相手は思いのままに選べると、周囲から思われている姉妹の結婚が、実はとても難しい事を両親は理解しています。だからこそ、この機会にミーナの婚約を成立させたいと強く願っています。ミーナはすでに20歳で、上位貴族の娘としては、売れ残りと言われても仕方がない年齢に達しています。

 ミーナ自らが望む結婚相手を見つけてきた今、結婚してもらわなければ、一生独身という事だってあり得ると心配していた2人は、この機会を逃すつもりはありません。妹が慕ってる姉と離れたくないという、美しい姉妹愛は尊いと感じますが、それよりも大切なものがミーナの結婚成立です。

「パパ、お姉様には、相応しい男性がいると思うのです。」

「ミーナに比べてれば強くないけど。今の時点で近衛騎士の実力があるなら、団長クラスになる可能性はあるわ。上を見ればきりがないのよ。少なくとも下にいる訳ではないのだから。」

「ママ。」

「それにだな。文武に優れていると、公爵家で指導する先生方からとも聞いている。文官としての資質もあるのであれば、ミーナの手助けもできるだろう。」

 小さな家族会議の流れを押し留める事ができないエリカティーナは、泣き落とししかないと考えますが、泣くポイントを作っていません。

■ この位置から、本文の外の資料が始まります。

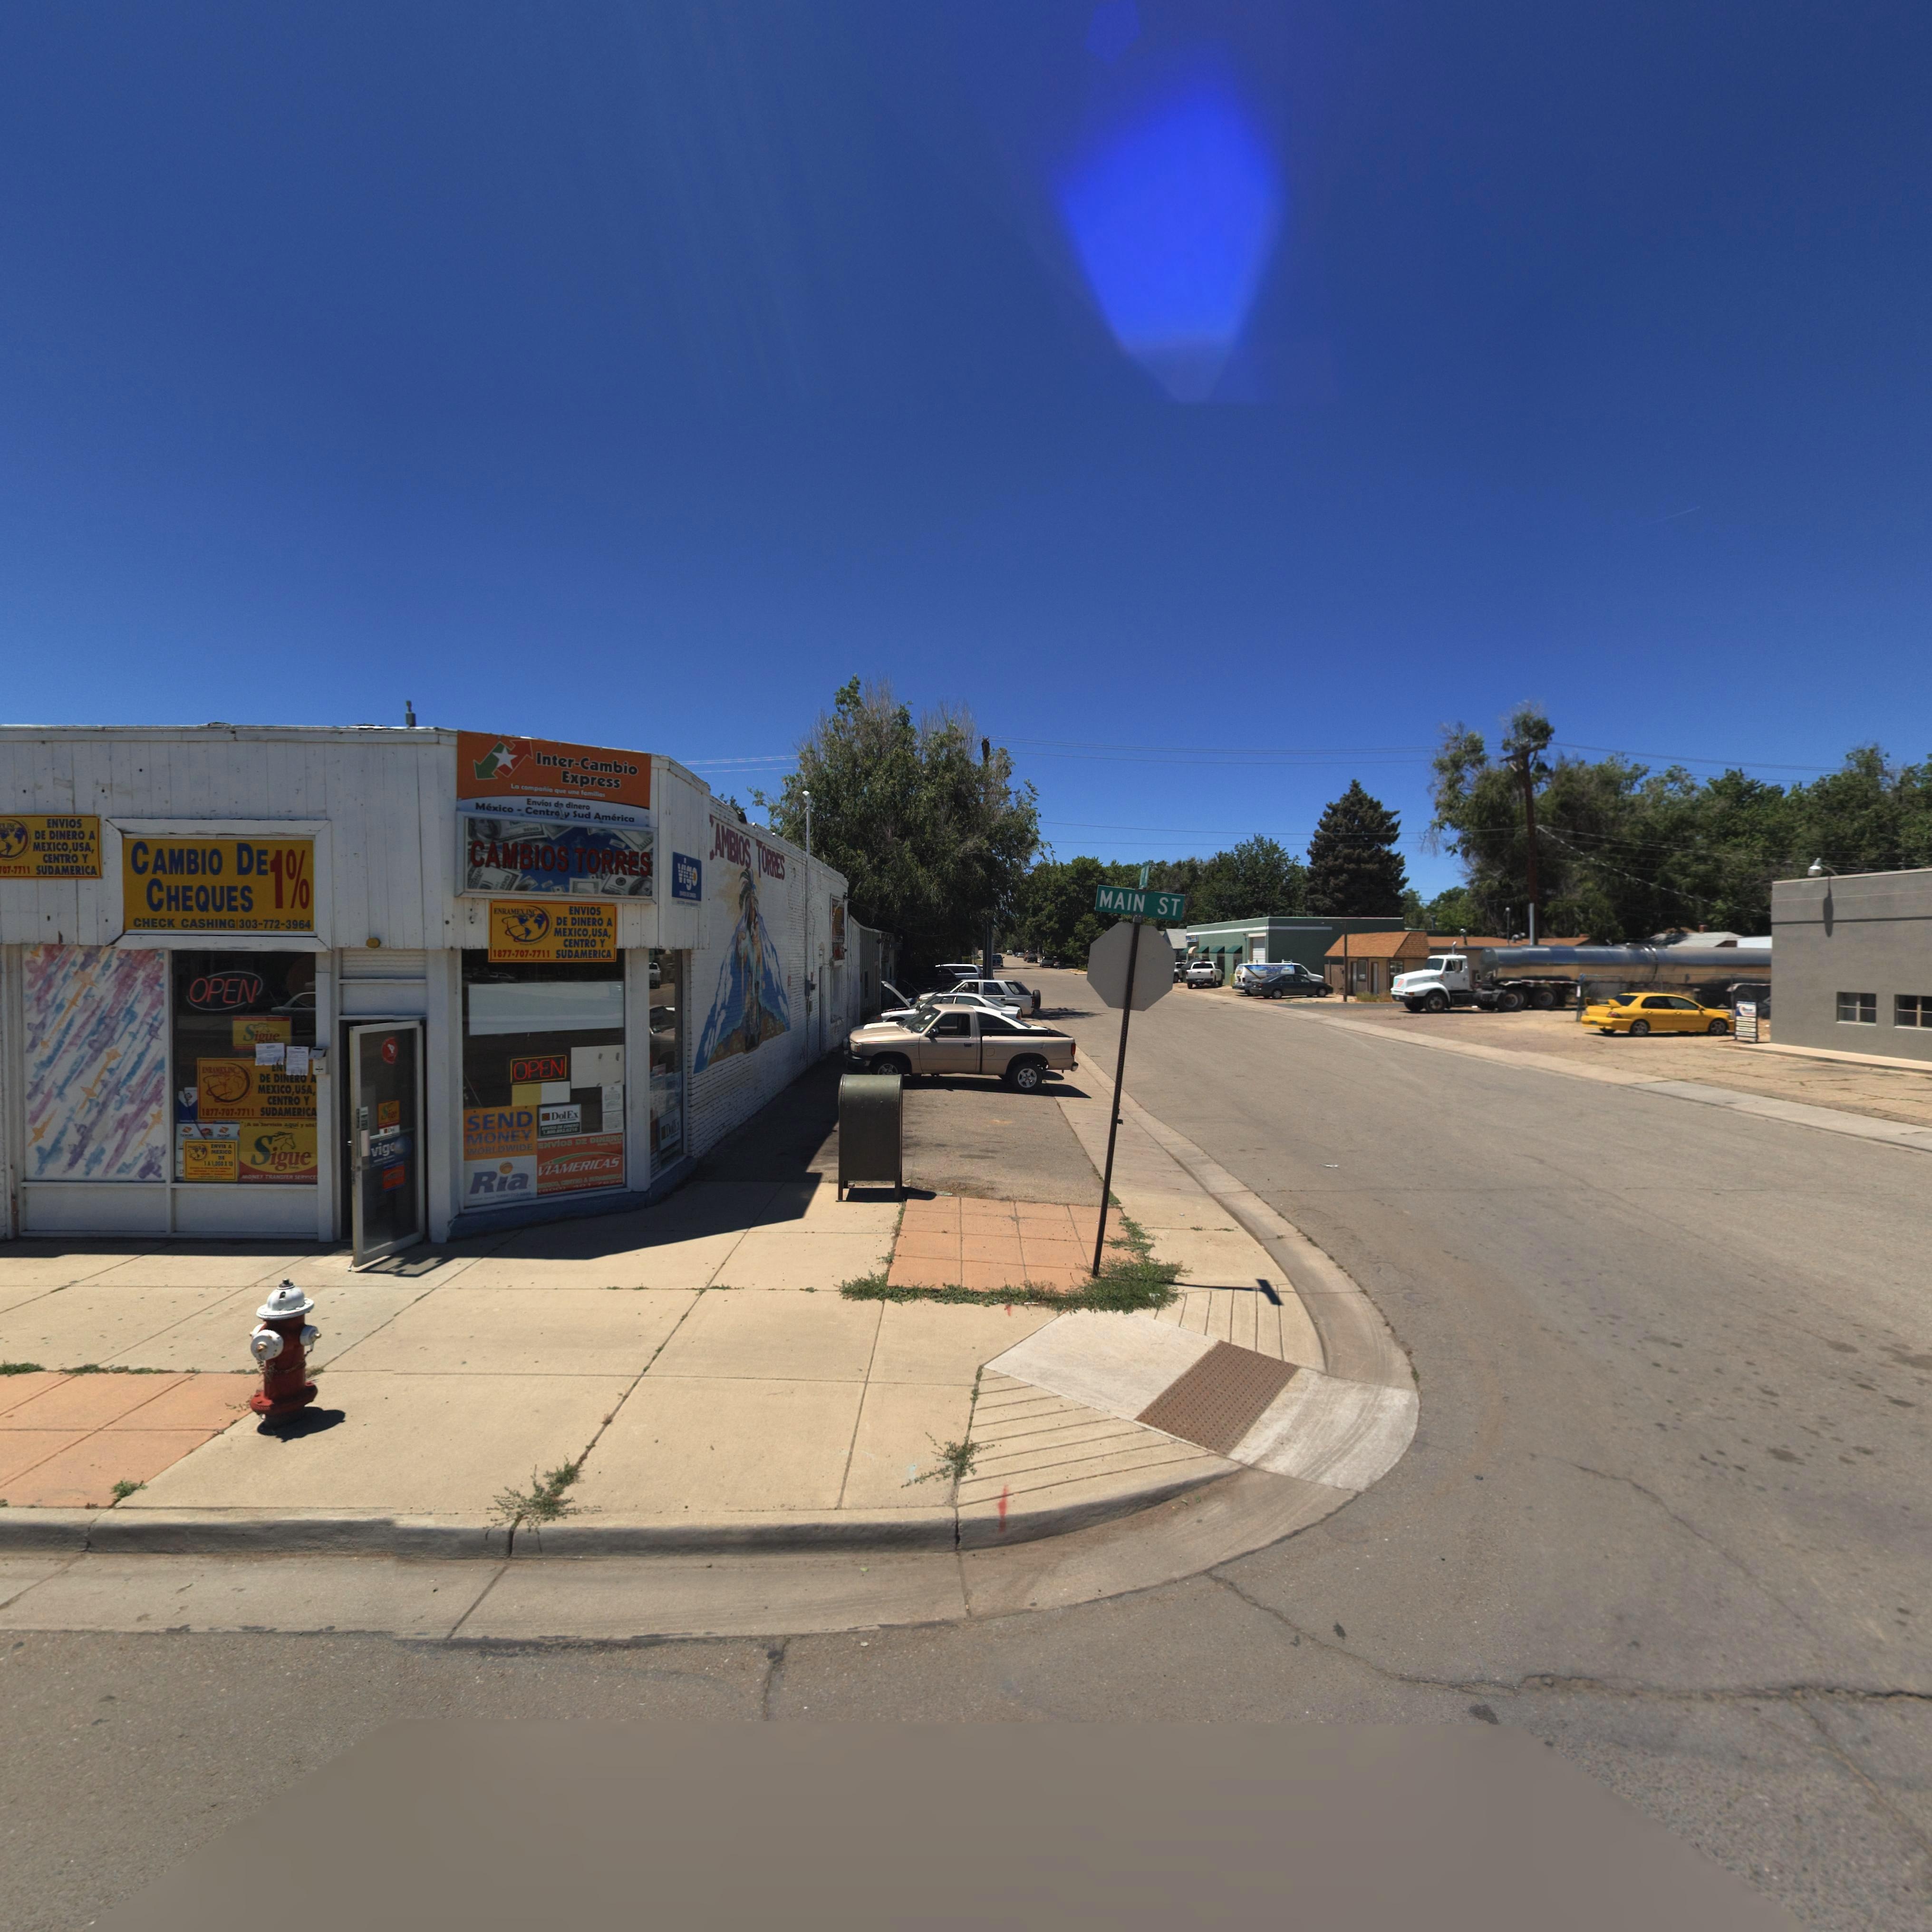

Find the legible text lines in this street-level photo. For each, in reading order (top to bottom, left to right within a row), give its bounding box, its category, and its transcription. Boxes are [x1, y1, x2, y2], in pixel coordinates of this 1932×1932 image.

[1139, 864, 1149, 886] StreetName: 1*** A*
[1098, 889, 1182, 917] StreetName: MAIN ST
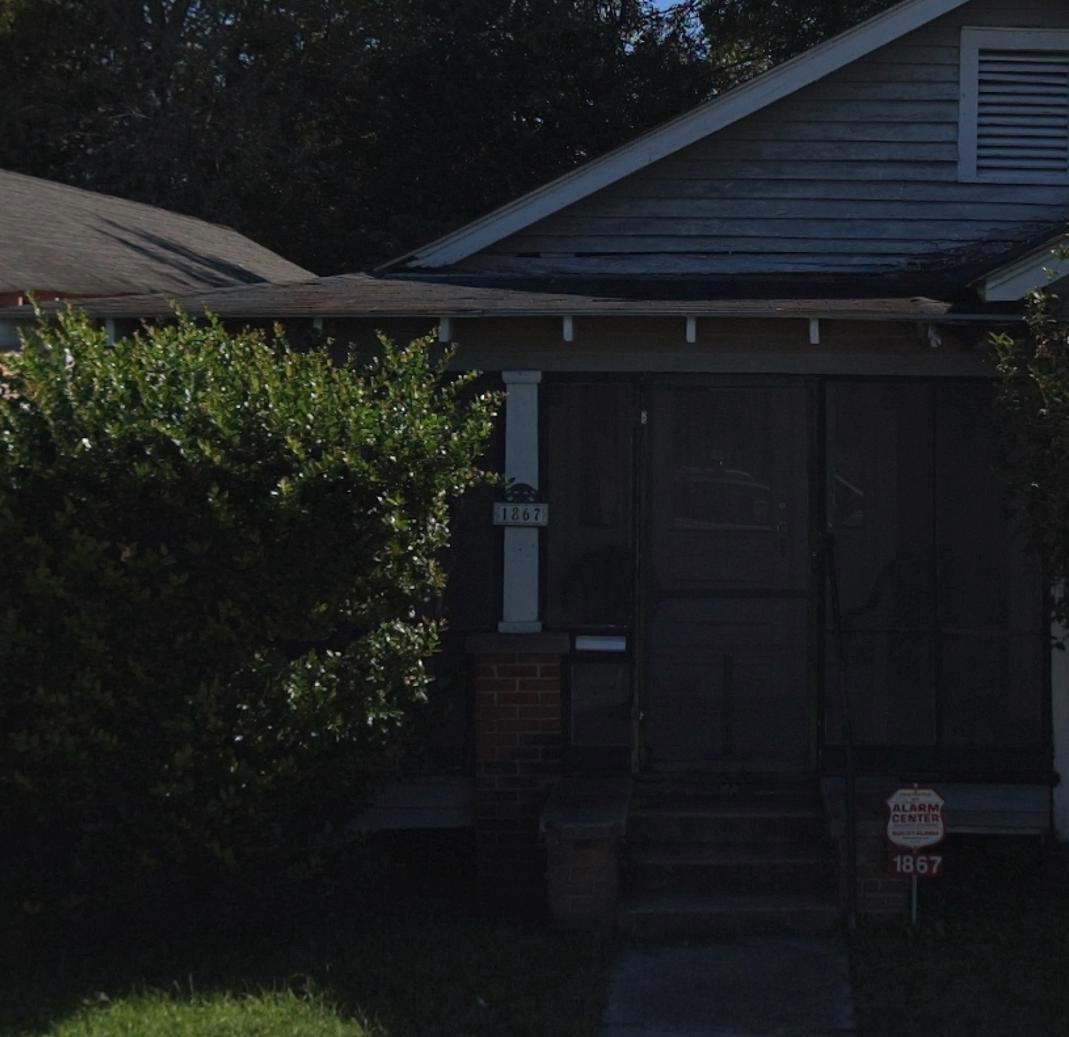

「婚約によって有利に動く事もあるかもしれませんが、ドミニオン国の王家とは全面戦争になります。決着までに何年かかるか分かりません。お姉様がイシュア国に戻って来られないようになったら、どうするのですか。」

「彼を看板にしても、今の王家を打倒しない方法もある。王弟として一地域を領有する事を認めさせる交渉をする事もできる。ミーナもイシュア国に戻ってこない訳ではないのだろう。現に今、こうして戻ってきている。」

「はい、お父様、暗闇の暴走の時には王都に戻ってきます。」

「私としては、その事を約束してくれるのであれば、この婚約に反対する理由はない。リヒャルト殿が挨拶に来るのはいつになるのか。お祝いの準備をしないとな。」

「そうね。養父にはアランになってもらうのが自然よね。その辺は、ミーナが頼んであるの?」

「頼んではいませんが、そうなると思います。ただ、リヒャルト殿下には未だ話をしていませんから。この後、公爵邸へと行ってきます。」

「エリカ、大好きなお姉ちゃんが離れていくのは寂しいのは分かるけど、ミーナの幸せをお祝いしてあげて。」

「エリカ、リヒャルト殿を説得すれば何とかなるとは思わない方がいい。」

「お父様、殿下がお姉様を好きだとは、結婚する程好きだとは限りません。」

「いや、何度か話をしたことがあって、ミーナの事を好きだとは言っていた。相応しいだけの実力を手にして、その時になっても、ミーナが未婚であれば、結婚を申し込みたいと言っていた。」

「お父様が、リヒャルトを煽っていたのですか。」

「煽っていた訳ではない。子供とは言え、娘に近い位置にいる男性で、伯爵家で預かっている客人でもあるのだから、確かめるのは当然だろう。最初は、エリカの事を好きなのではないかと思って、話をしようと思ったのだが。」

「うぅぅ・・・お姉様、なぜ顔を赤くしているのです。え、あ、まさか、え。うわぁーん。」

 泣き落とし作戦は大失敗します。泣きながら自室に閉じこもったエリカティーナをミーナが呼びに来たのは4時間後で、2人の婚約が成立した事を報告しに来た時です。